§ TEKS SUMBER
* * *
Minggu, 11 Juni 2017

Sayang, selamat hari penyu dan kurakura sedunia..

sayang, mari kita lihat wajah kita yang telanjang.. lalu basahi jerawat yang matang maupun setengah matang.. supaya kita tahu bahwa meski menarik, wajah kita juga punya jerawat.. sayang, mari kita saling menatap.. supaya kita tahu sejauh mana kita mampu menyelam di kedalaman mata kita sendiri.. sayang, mari kita saling menghirup aroma asli tubuh kita.. supaya kita tak lagi salah mengenali wangi dan busuk.. sayang, apakah kau tega membunuhku lagi dan lagi? 21 tahun : kita berbagi.. dan aku tersesat ketika salah menerka malam sebagai pagi.. dan saat itulah kau menikamku dengan pandai : aku justeru menikmati.. sayang, kau akan mati, aku akan mati.. kita akan berhenti mencintai.. dan kau tak lagi membunuhku.. dan aku tak lagi menikmati.. ...bagaimana jika kita berjanji : mulai sekarang kita akan bertemu setahun sekali dalam ritual saling memahami.. supaya kita tak lagi salah posisi : kau pembunuh dan aku.. penipu. 1996-2017

Minggu, 05 Februari 2017

Tanya Kabar


Cobalah genggam jemari alam
Lembut hangat tentram
Cobalah cium udara pagi
Bau basah yang kau sukai
Simak cerita kelana angin di antara reranting dan dedaunan
Dan kanvasmu biru di awan
Cobalah peluk kabut yang enggan menuju pergi
Saat kelabu di langitmu minta ditemani
Bukan, bukan dengan sebait puisi dan kopi
Dengar lagu hujan dan muaranya
Rindukah kau pada suara
Kelakar capung, kupukupu, dan lebah
Adakah wangi lembut nafas kotamu
Dan sudahkah kau tanya kabar pada tanahmu?
* * *
§ BUTIR YANG DISEDIAKAN
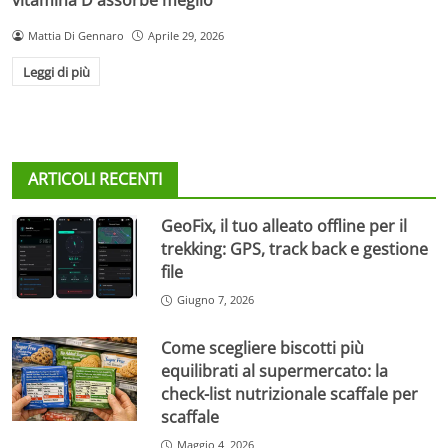
Mattia Di Gennaro
Aprile 29, 2026
Leggi di più
ARTICOLI RECENTI
GeoFix, il tuo alleato offline per il
trekking: GPS, track back e gestione
file
Giugno 7, 2026
Come scegliere biscotti più
equilibrati al supermercato: la
check-list nutrizionale scaffale per
scaffale
Maggio 4, 2026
* * *
§ BUTIR TUGAS
Pada tulisan bertanggal Minggu, 11 Juni 2017 dalam teks sumber, hari apa yang diberi ucapan selamat? Butir-butir tersebut diambil dari sumber lain.

§ PENYELESAIAN
Hari penyu dan kurakura sedunia.